My grandfather is at left in the photograph above, with his left leg raised and resting on the vehicle wreckage. His uniform is of the British Army but bears the horizon blue collar tabs and flaming grenade insignia of the French Army. Below that is the haunting image of his eldest son, Gordon. Apart from a few photographs the only tangible memories of my uncle Gordon are a presentation copy of Homer's Iliad and Odyssey awarded to him in the Preparatory Form of Raneleigh School, Bracknell, Berkshire in December 1912 and a wooden biscuit barrel with a silver escutcheon engraved "To Mother from Gordon, Xmas 1915", testimony to his very young age when he went to France to accompany his father.  My own late father, two years old when the war began, had fleeting memories of my grandfather returning on leave from France and the gift of a French Army 'Adrian' helmet, now sadly lost.


Forgive the indulgence here at the blog but the past few days, as the Somme commemorations kindle family memories of the Great War, the albums are brought out to wonder at and so many people seem to presume that Anglo-French co-operation and friendship can only exist within the confines of the EU, I have been thinking of these two men, my grandfather and my uncle.

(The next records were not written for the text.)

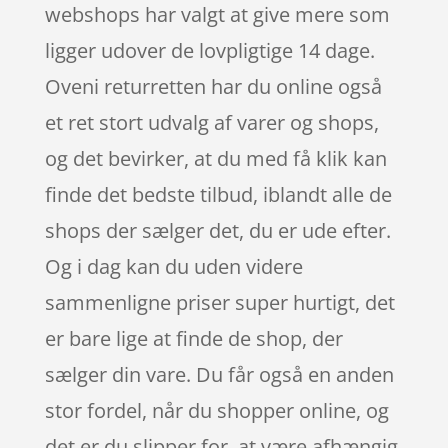
webshops har valgt at give mere som
ligger udover de lovpligtige 14 dage.
Oveni returretten har du online også
et ret stort udvalg af varer og shops,
og det bevirker, at du med få klik kan
finde det bedste tilbud, iblandt alle de
shops der sælger det, du er ude efter.
Og i dag kan du uden videre
sammenligne priser super hurtigt, det
er bare lige at finde de shop, der
sælger din vare. Du får også en anden
stor fordel, når du shopper online, og
det er du slipper for, at være afhængig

Image credits: All personal 

Friday, 1 July 2016

The Somme 1st July 1916


One hundred years ago today, on 1st July 1916, 600,000 British, Empire and Commonwealth soldiers went "over the top" for the Somme offensive. 19,240 were killed and 57,740 wounded.


HAVE you forgotten yet?...   
For the world's events have rumbled on since those gagged days,   
Like traffic checked a while at the crossing of city ways:   
And the haunted gap in your mind has filled with thoughts that flow   
Like clouds in the lit heavens of life; and you're a man reprieved to go,         
Taking your peaceful share of Time, with joy to spare.   
But the past is just the same,—and War's a bloody game....   
Have you forgotten yet?...   
Look down, and swear by the slain of the War that you'll never forget.   
 
Do you remember the dark months you held the sector at Mametz,—   
The nights you watched and wired and dug and piled sandbags on parapets?   
Do you remember the rats; and the stench   
Of corpses rotting in front of the front-line trench,—   
And dawn coming, dirty-white, and chill with a hopeless rain?   
Do you ever stop and ask, "Is it all going to happen again?" 
 
Do you remember that hour of din before the attack,—   
And the anger, the blind compassion that seized and shook you then   
As you peered at the doomed and haggard faces of your men?   
Do you remember the stretcher-cases lurching back   
With dying eyes and lolling heads, those ashen-grey     
Masks of the lads who once were keen and kind and gay?   
 
Have you forgotten yet?...   
Look up, and swear by the green of the Spring that you'll never forget.